At the risk of sounding needlessly pessimistic, in many ways Donald Trump is the President America deserves. Only a country that has produced racial segregation in living memory, 8 Fast and Furious fi ms, and a climate where the only thing harder to get than an abortion is food that meets the 5-a-day criteria, could a political figure as tragicomic as Trump arise. He is, in many ways, a genius. The Wall is a masterstroke; a pointless, tacky construction that exists to satiate bloodlust for minorities and to solve a problem which isn’t real, just to pander to an ill-informed population. Have you ever heard of something more quintessentially
American? But, was this a shock? Did we enter 2018 believing Trump’s USA to be rational, capable and sensitive? Or, did we know that America was the worst dregs of European society, with some racial minorities trapped inside to be used as cheap labour, token friends on Instagram, and political scapegoats? We all know the answer.
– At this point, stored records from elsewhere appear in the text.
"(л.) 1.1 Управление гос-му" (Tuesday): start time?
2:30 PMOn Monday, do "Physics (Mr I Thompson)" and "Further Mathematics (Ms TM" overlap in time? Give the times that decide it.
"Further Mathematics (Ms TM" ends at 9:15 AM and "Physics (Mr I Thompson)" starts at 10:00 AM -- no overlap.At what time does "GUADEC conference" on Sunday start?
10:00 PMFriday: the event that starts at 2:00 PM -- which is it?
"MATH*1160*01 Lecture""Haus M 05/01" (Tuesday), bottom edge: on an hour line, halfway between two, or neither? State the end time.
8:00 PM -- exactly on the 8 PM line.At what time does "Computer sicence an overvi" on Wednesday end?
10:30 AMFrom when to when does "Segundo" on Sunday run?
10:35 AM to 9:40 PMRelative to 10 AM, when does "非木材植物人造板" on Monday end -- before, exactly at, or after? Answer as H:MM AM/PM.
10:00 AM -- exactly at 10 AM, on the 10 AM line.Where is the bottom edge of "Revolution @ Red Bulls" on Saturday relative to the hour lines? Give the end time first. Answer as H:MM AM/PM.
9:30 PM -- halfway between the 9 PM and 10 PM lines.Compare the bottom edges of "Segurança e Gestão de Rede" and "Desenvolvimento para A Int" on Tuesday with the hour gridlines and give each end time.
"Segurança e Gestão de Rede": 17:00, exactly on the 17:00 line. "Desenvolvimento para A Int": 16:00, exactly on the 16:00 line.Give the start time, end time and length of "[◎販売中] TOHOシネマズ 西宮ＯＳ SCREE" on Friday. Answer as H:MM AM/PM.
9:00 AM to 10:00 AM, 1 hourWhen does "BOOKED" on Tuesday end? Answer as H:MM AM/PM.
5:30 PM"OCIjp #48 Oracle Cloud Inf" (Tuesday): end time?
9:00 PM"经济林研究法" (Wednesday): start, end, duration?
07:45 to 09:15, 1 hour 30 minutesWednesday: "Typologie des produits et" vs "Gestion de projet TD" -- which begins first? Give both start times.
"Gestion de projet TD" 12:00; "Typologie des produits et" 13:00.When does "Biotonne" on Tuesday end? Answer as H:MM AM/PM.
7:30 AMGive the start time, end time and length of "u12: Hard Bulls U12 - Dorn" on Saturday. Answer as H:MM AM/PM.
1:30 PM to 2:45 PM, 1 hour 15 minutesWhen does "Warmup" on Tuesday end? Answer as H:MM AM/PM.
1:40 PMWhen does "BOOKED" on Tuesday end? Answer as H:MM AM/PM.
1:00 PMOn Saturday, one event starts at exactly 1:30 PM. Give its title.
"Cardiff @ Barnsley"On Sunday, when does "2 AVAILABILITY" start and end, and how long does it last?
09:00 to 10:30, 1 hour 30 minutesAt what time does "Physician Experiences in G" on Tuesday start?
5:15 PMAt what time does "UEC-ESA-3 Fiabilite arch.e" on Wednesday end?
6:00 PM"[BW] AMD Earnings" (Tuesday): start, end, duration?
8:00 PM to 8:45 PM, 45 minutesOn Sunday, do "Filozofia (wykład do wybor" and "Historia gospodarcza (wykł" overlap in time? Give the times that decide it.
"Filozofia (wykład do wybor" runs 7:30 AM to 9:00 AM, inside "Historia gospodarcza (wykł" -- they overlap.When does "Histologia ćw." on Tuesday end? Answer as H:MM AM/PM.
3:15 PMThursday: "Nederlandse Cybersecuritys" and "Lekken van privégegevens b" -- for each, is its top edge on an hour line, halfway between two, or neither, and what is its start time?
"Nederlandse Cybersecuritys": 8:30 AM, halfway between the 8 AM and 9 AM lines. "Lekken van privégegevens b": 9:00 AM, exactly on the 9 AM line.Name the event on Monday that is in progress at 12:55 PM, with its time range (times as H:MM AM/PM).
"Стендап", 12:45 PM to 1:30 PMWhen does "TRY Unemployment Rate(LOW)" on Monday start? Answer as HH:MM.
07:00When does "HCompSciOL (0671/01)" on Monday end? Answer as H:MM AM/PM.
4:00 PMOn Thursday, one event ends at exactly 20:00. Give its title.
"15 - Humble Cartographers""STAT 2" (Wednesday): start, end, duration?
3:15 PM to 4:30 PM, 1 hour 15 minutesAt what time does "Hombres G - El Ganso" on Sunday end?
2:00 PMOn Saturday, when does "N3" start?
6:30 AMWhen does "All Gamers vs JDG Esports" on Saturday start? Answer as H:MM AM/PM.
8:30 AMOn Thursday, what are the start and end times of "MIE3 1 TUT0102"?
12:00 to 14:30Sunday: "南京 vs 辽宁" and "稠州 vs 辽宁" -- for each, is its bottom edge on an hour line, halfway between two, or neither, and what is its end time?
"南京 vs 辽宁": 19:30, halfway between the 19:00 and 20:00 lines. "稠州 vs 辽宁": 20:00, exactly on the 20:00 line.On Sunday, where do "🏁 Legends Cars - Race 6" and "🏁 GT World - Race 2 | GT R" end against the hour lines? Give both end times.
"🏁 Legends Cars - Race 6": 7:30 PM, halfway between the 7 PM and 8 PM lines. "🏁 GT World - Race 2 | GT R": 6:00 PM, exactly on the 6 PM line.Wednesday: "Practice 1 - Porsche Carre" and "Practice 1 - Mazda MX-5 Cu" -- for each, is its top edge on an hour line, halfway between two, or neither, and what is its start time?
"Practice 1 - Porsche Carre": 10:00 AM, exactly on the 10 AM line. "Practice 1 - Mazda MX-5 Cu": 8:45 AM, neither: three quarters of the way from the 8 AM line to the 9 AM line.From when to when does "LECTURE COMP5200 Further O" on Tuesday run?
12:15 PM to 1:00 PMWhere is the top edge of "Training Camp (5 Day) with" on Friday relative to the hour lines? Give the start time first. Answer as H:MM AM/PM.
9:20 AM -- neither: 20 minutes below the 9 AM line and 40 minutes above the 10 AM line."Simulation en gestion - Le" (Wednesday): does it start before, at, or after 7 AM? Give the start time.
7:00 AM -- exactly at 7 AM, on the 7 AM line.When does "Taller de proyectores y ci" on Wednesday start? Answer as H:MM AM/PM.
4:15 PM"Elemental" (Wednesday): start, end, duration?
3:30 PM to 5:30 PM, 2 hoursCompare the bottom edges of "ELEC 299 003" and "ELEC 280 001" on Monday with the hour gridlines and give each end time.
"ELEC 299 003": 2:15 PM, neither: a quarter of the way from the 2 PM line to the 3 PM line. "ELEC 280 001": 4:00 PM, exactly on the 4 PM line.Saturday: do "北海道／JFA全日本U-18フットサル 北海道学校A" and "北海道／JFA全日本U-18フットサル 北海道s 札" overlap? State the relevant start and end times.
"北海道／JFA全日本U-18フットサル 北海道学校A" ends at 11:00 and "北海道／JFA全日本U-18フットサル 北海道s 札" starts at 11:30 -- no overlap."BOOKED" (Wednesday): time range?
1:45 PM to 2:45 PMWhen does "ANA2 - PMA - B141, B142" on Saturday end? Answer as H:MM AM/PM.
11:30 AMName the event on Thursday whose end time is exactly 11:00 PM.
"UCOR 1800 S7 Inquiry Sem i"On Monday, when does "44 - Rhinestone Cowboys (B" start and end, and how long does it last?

Thank you 2018 for confirming what I already knew; my future is as fruitful as Stevie Wonder’s hopes of completing a word-search unattended. I will forever rent a home I will never be able to buy, before retiring to become a racist like others in my demographic statistically become in old age. And, the fact that you cannot decide which of those is a joke and which were revealed last year is a rather telling sign that my pessimism regarding 2018 was not misfounded after all.